あたしがホテルから外に出るのと入れ違いに、若い男女が腕を組んで入ってきた。
「良かった、部屋空いてるってさ」
女の子が男の子に呼びかけている。あたしのように、今日来なかったカップルがいるのだろう。
ホテルから出ると、渋谷の街はクリスマスに沸き立っていた。ランブリングストリートの狭い通りをあたしと同じくらいの年頃の男女がわらわら歩いている。通りのライブハウスではクリスマスライブの真っ最中なのだろう。黒いドアの向こうに着飾った若者たちが吸い込まれていく。

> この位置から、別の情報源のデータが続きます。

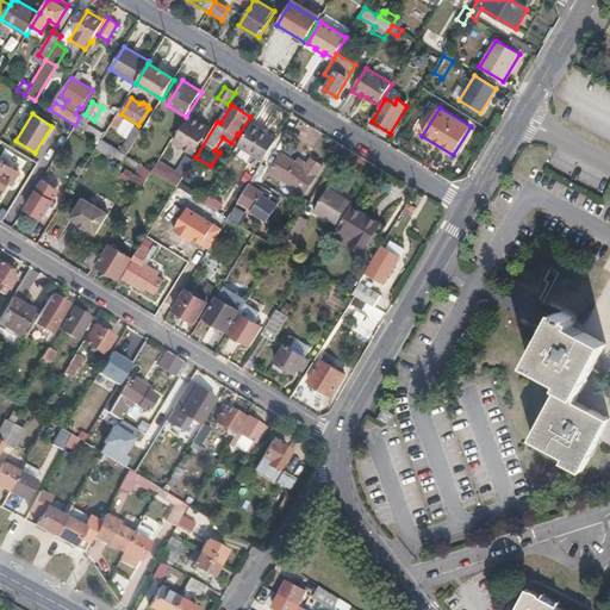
[(116,116),(106,132),(113,136),(123,120),(116,116)]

あたしは渋谷駅へと続く道玄坂を人にもまれながら下った。「夕食はいらない」と母に言った手前、このまま帰るのも惨めだ。大体、娘が父と同じ年の男と付き合っているなんて知りたくもないだろう。
信号の近くのコンビニ前では、サンタ服姿の若い男が似合わない白髭を付けてクリスマスケーキを売っている。
『昔は女の子が25歳を過ぎて結婚してないと「クリスマスを過ぎたケーキ」』と言われたんだってさ』
『なにそれ』
さっきここを通った時に彼とした会話を思い出す。
「ケーキ買ってってよ。冷蔵庫に入れれば明日まで持つよ」
必死に呼ばわるサンタ男の声が耳に突き刺さる。やはりあたしにエルメスは早かったんだ。質屋にでも売って彼のことは忘れよう。
あたしは彼に「さよなら」とメールすると、ケーキとサンタ男を救うため自分の財布を出した。